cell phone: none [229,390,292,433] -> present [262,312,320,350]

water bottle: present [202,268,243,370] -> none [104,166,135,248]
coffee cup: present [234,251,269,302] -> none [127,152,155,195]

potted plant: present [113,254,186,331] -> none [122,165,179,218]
---
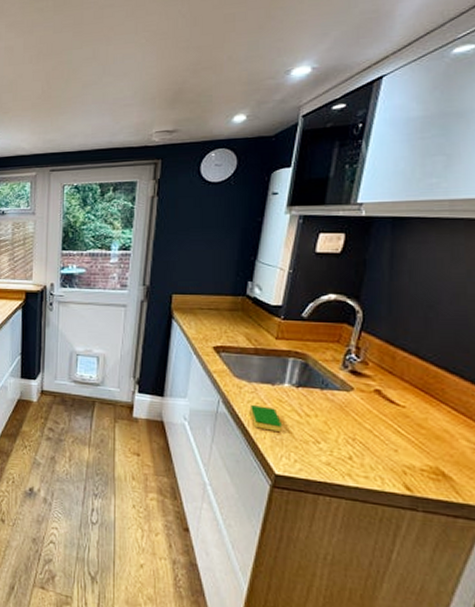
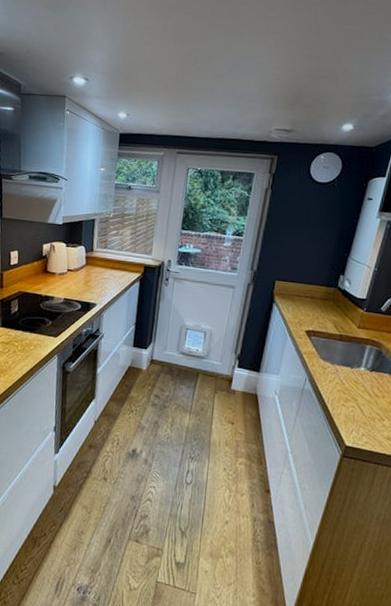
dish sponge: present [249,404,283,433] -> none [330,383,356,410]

Work to be completed:
Scan the records above for the lines holding "water bottle: present" and "potted plant: present". Transcribe those two and every line between them word for word, and no others.

Answer area:
water bottle: present [202,268,243,370] -> none [104,166,135,248]
coffee cup: present [234,251,269,302] -> none [127,152,155,195]

potted plant: present [113,254,186,331] -> none [122,165,179,218]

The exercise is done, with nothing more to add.